Declan rakes his fingers through his hair and takes a deep breath. “Please don’t cry, baby,” he pleads, taking my hands in his. “It kills me to see you hurting and it breaks me in two to know there’s nothing I can do to fix it right now.”

“Letting me talk about it will help fix it,” I manage to get out between wiping the tears from my face.

He releases my hands and when he stands up, he doesn’t turn around to face me. Instead he walks to the edge of the porch, gripping the worn white wood. “This is exactly what I was trying to avoid—at least for a few days.”

We stay silent for a few brief, uncomfortable moments before I decide to break it. “We can’t avoid it forever. I
won’t
avoid it forever.”

When he turns around, the wetness in his eyes glistens in the moonlight. He’s holding back, but I can tell he’s upset. Declan’s never been more open with his emotions than he has this past year. I guess it’s par for the course.

“If I promise we can talk about it… all of it… in a few days, can you enjoy our time together? Can you put it out of your head for just a little while longer so we can go back to laughing, and smiling, and just having a fucking good time?”
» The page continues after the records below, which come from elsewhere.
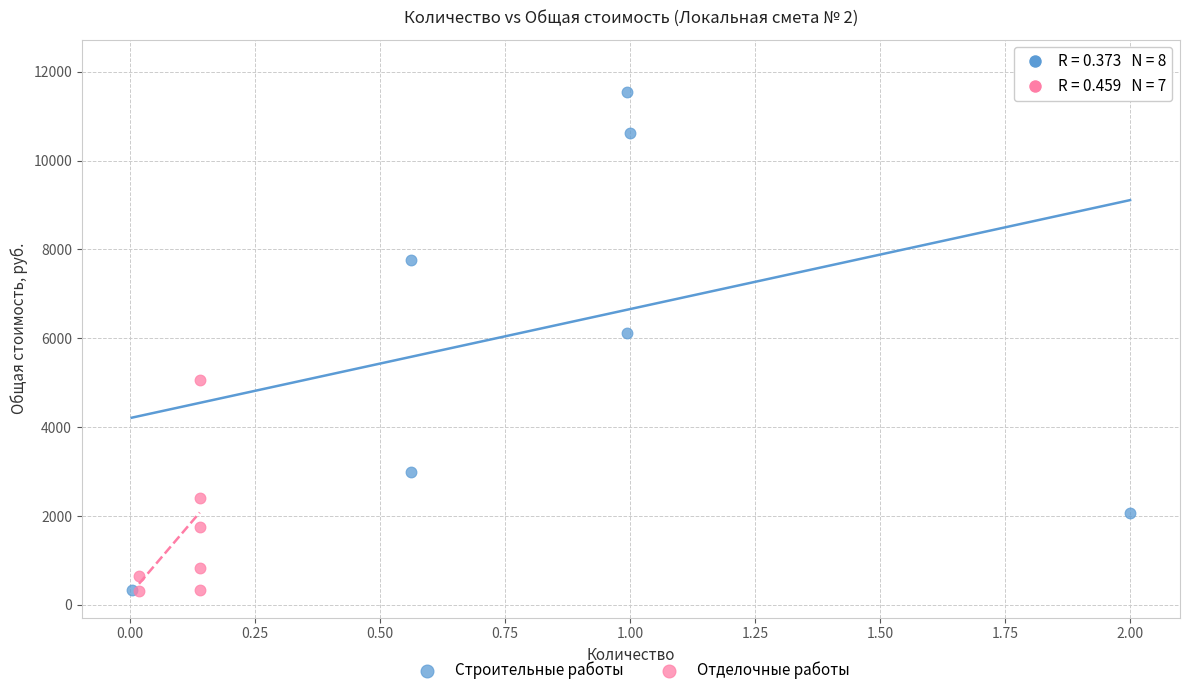

Which series has the widest spread of Y values?

Строительные работы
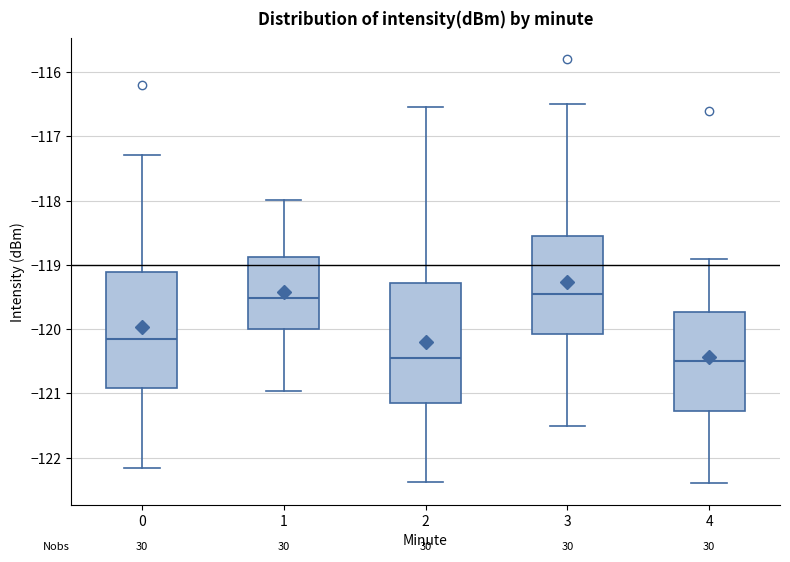

Reading left to right, transcribe this box plot: for each box, give where its median line is, the range the box spans, and where its two whiskers end, as read against the y-axis. The values are not printed on the chart, so give them approximately, as read against the axis.

0: median -120.2, box -120.9 to -119.1, whiskers -122.2 to -117.3
1: median -119.5, box -120.0 to -118.9, whiskers -121.0 to -118.0
2: median -120.5, box -121.1 to -119.3, whiskers -122.4 to -116.5
3: median -119.4, box -120.1 to -118.5, whiskers -121.5 to -116.5
4: median -120.5, box -121.3 to -119.7, whiskers -122.4 to -118.9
I know this is hard for him. He has his own guilt to live with and I’m sure reliving our separation and talking about the what-ifs isn’t something a prideful man wants to do, but I give him so much credit for allowing me this. “Yes. As long as you promise.”

“Cross my heart, hope to die,” he says, marring his body with an imaginary slash across his chest to solidify our deal.

I can live with it not happening right now as long as I know it will indeed happen.

 

 

Regrets… fucking regrets. Mia has them? Who knew? I mean I know we got married young, had kids young, but after the initial shock… this shit just all seemed normal. When I proposed to her in college I had not one doubt in my mind that I was making the best decision of my life. She was my everything—I’d have proposed to her on our second date if it wouldn’t have made me look like a complete lunatic. Even before sleeping with her—I mean what
virgin guy
picks his wife before ever dipping his dick?